Сейчас, по прошествии астрономического времени, про то баснословное выбегание на поле можно высокохудожественно солгать, что я сим сумасбродным фортелем хотел изменить молекулярный состав умов и сердец людишек.
Но в ставшей притчей во языцех истории, которая никак не тянет на доподлинную притчу, высокохудожественного не больше, чем жантильности в Дэниэле Крейге.
Ни за что ни про что удалили вратаря Овчинникова, который даже не коснулся игрока хозяев (португальцев), в футболе это называется «фол последней надежды», и я ринулся сообщить арбитру, что он… даже не знаю, какое в ваши чертовы политкорректные времена мне дозволено употребить словцо… «педик», видимо, нельзя, сойдемся на «негодяе»… и всыпать ему горячих, хотя бы пендель отвесить.
Природа этого выдающегося кунштюка — мальчишеское неприятие несправедливости, но лютая проблема обнаружилась не тогда, когда меня нагнали и отмутузили королевские гвардейцы (именно они, а не полиция, охраняли порядок на европейском ристалище), и не тогда, когда меня швырнули в холодную, паренек я бывалый, — а тогда, когда выяснилось, что в Португалии, уже входившей в ЕС, такой проступок, у нас проходящий по ведомству административного нарушения, причисляется к уголовному деликту, не гражданскому, и за мой, патриотического делибаша, делинквент замаячил каменный мешок на два года.
И перетрухнул я не потому, что бла-бла-бла, а из-за родных, для которых я есмь единственный кормилец (еще раз для Эрнста, Цекало и прочих: кормлю я 24 человека).
Мне повезло с судьей, однако: Его Честь оказался совсем молодым и неотразимо смешливым парнем.
Он спросил, что у меня с головой, что такое «грузин» и за каким чертом я рисковал ради самых бездарных на свете футболистов (что было в те времена и на том чемпионате особенно абсолютной правдой).
Переводчик попался туповатый, мне пришлось упростить речь до уровня инфузории туфельки.
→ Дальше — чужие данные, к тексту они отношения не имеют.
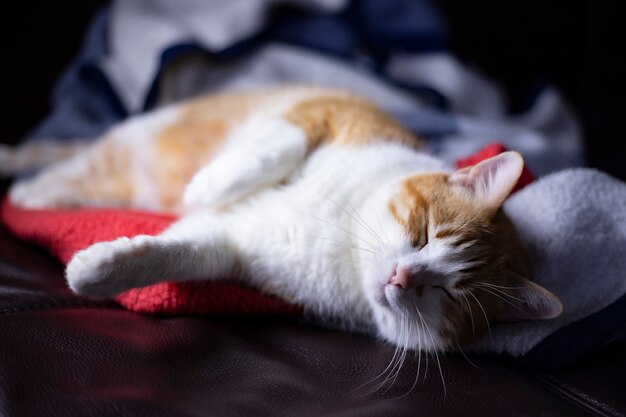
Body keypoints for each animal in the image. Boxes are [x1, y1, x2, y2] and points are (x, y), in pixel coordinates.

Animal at [3, 85, 560, 352]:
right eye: (423, 235)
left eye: (446, 295)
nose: (403, 277)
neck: (345, 238)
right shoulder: (325, 115)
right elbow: (273, 150)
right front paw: (205, 186)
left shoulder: (228, 248)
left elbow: (168, 255)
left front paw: (98, 272)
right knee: (64, 159)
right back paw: (27, 186)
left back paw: (35, 193)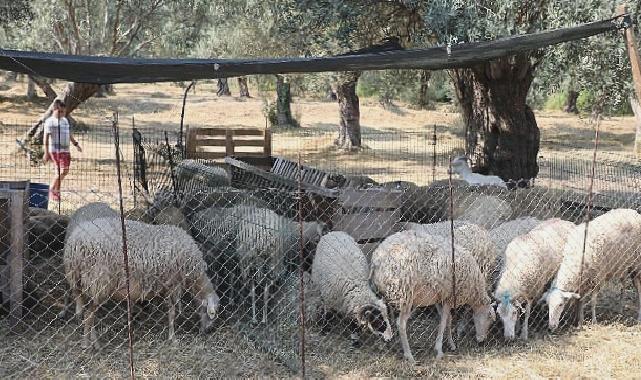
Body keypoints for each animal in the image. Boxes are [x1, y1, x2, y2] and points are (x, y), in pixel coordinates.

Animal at [63, 215, 220, 348]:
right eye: (211, 313)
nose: (209, 331)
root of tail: (75, 243)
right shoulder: (173, 284)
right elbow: (172, 312)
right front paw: (173, 338)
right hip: (98, 282)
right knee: (89, 316)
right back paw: (87, 344)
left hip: (85, 284)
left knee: (88, 314)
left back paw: (95, 343)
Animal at [370, 229, 496, 362]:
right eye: (489, 318)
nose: (482, 341)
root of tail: (376, 259)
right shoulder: (449, 298)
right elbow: (444, 321)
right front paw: (439, 350)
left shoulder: (441, 298)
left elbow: (448, 319)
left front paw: (451, 344)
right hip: (404, 293)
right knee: (401, 323)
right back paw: (409, 355)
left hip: (388, 291)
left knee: (383, 309)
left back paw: (390, 338)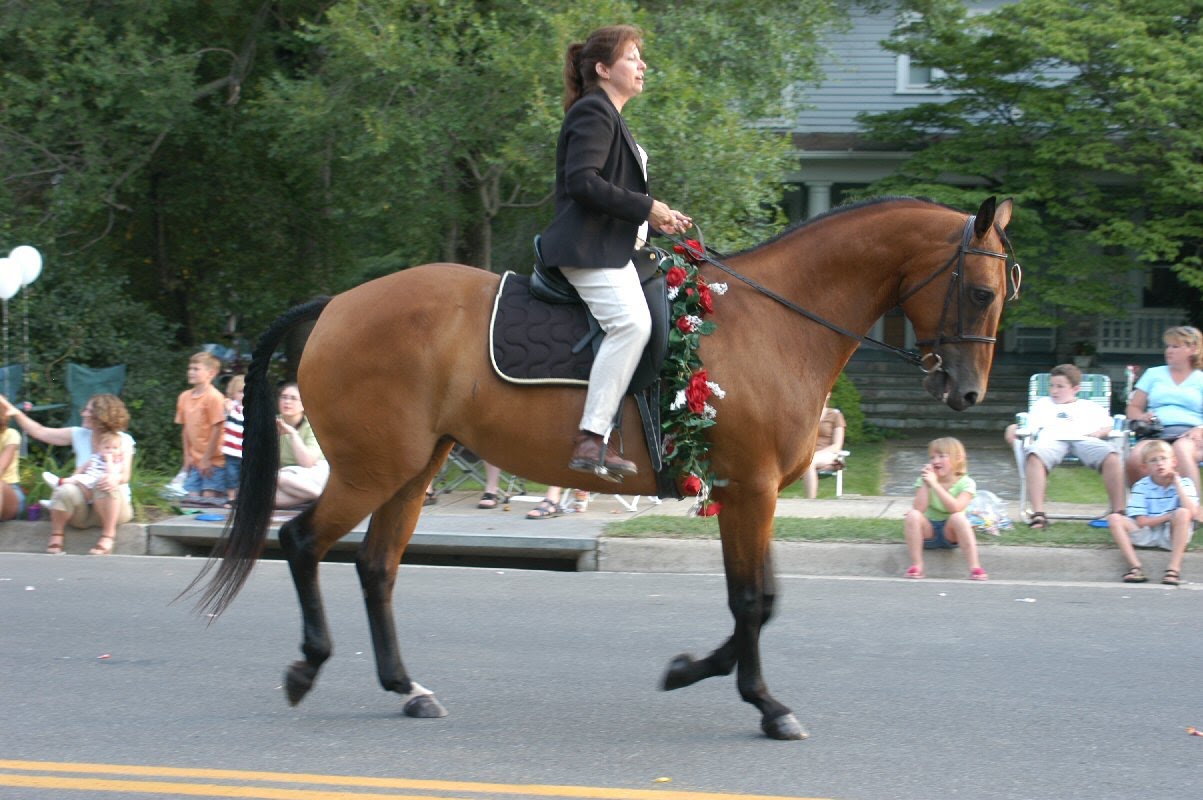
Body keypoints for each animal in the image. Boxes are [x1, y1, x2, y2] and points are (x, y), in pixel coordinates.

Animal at [190, 195, 1015, 741]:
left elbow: (760, 601)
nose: (966, 394)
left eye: (1001, 293)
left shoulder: (741, 495)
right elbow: (752, 603)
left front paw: (690, 670)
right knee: (303, 543)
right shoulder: (747, 490)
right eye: (978, 291)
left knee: (376, 566)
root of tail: (336, 305)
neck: (775, 322)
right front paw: (764, 703)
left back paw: (406, 688)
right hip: (373, 466)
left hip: (413, 467)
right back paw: (308, 667)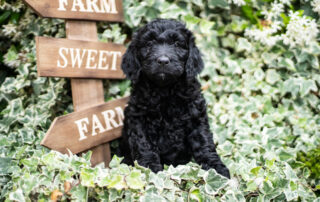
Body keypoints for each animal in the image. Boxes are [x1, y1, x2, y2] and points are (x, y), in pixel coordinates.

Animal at [120, 18, 230, 178]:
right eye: (149, 44)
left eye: (177, 44)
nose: (163, 60)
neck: (166, 90)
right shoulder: (138, 118)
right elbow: (144, 145)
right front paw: (150, 170)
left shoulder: (196, 117)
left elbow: (204, 143)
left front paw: (216, 169)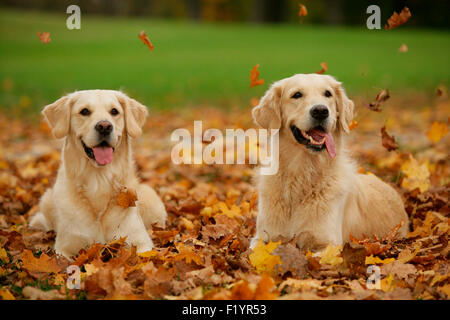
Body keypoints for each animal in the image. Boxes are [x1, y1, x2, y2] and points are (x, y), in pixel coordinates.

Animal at [29, 89, 167, 258]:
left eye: (114, 111)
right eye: (84, 111)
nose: (104, 126)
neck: (99, 180)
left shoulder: (140, 242)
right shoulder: (64, 247)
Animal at [251, 75, 410, 250]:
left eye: (328, 94)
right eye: (296, 95)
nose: (320, 111)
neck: (302, 173)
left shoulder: (327, 243)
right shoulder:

Я поклялся, что боле никогда, пропел оду Португалии — и вместо двух лет тюрьмы получил десять дней и 8 тысяч евро штрафа (который уплатили друзья).
Местная газета, одна из, вышла с большим моим фото и подписью аршинной: «В отличие от российских футболистов этот парень, их болельщик, хотя бы бегал».
Так я стал единственным россиянином, сидевшим в тюрьме за наш футбол.
В Москве меня встречали как триумфатора.